LeetCode - Medium - 18. 4Sum

Topic

• Array
• Hash Table
• Two Pointers

Description

https://leetcode.com/problems/4sum/

Given an array

nums

of n integers and an integer

target

, are there elements a, b, c, and d in

nums

such that a + b + c + d =

target

? Find all unique quadruplets in the array which gives the sum of target.
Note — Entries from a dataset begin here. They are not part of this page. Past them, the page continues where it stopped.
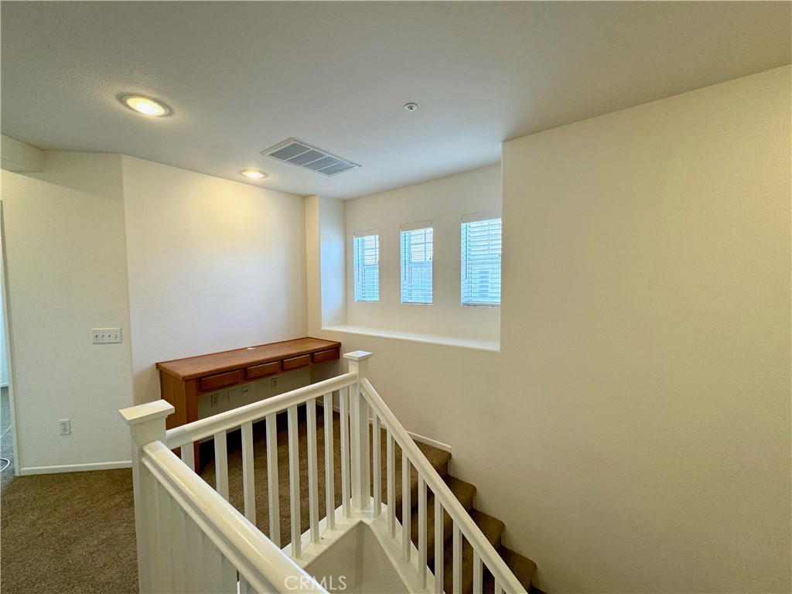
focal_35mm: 14
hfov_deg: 102.1
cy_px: 297
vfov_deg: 85.7
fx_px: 320
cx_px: 396
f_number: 2.2
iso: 100
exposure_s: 1/120
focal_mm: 2.22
Notice that the solution set must not contain duplicate quadruplets.

Example 1:

Input: nums = [1,0,-1,0,-2,2], target = 0
Output: [[-2,-1,1,2],[-2,0,0,2],[-1,0,0,1]]
           

Example 2:

Input: nums = [], target = 0
Output: []
           

Constraints:

• 0 <= nums.length <= 200
• -10⁹ <= nums[i] <= 10⁹
• -10⁹ <= target <= 10⁹

Analysis

General Idea

If you have already read and implement the 3sum and 4sum by using the sorting approach: reduce them into 2sum at the end, you might already got the feeling that, all ksum problem can be divided into two problems:

1. 2sum Problem
2. Reduce K sum problem to K – 1 sum Problem

Therefore, the ideas is simple and straightforward. We could use recursive to solve this problem. Time complexity is O(N^(K-1)).

Submission

import java.util.ArrayList;
import java.util.Arrays;
import java.util.List;

public class FourSum {
	public List<List<Integer>> fourSum(int[] nums, int target) {
		Arrays.sort(nums);
		return kSum(nums, 0, 4, target);
	}

	private List<List<Integer>> kSum(int[] nums, int start, int k, int target) {
		int len = nums.length;
		List<List<Integer>> res = new ArrayList<List<Integer>>();
		if (k == 2) { // two pointers from left and right
			int left = start, right = len - 1;
			while (left < right) {
				int sum = nums[left] + nums[right];
				if (sum == target) {
					List<Integer> path = new ArrayList<Integer>();
					path.add(nums[left]);
					path.add(nums[right]);
					res.add(path);
					while (left < right && nums[left] == nums[left + 1])
						left++;
					while (left < right && nums[right] == nums[right - 1])
						right--;
					left++;
					right--;
				} else if (sum < target) { // move left
					left++;
				} else { // move right
					right--;
				}
			}
		} else {
			for (int i = start; i < len - (k - 1); i++) {
				if (i > start && nums[i] == nums[i - 1])
					continue;
				List<List<Integer>> temp = kSum(nums, i + 1, k - 1, target - nums[i]);
				for (List<Integer> t : temp) {
					t.add(0, nums[i]);
				}
				res.addAll(temp);
			}
		}
		return res;
	}
}
           

Test

import static org.junit.Assert.*;

import java.util.Arrays;

import static org.hamcrest.collection.IsIterableContainingInAnyOrder.containsInAnyOrder;

import org.hamcrest.collection.IsEmptyCollection;
import org.junit.Test;

public class FourSumTest {

	@Test
	@SuppressWarnings("unchecked")
	public void test() {
		FourSum obj = new FourSum();

		assertThat(obj.fourSum(new int[] {}, 0), IsEmptyCollection.empty());
		assertThat(obj.fourSum(new int[] { 1, 0, -1, 0, -2, 2 }, 0), containsInAnyOrder(Arrays.asList(-2, -1, 1, 2),
				Arrays.asList(-2, 0, 0, 2), Arrays.asList(-1, 0, 0, 1)));
	}
}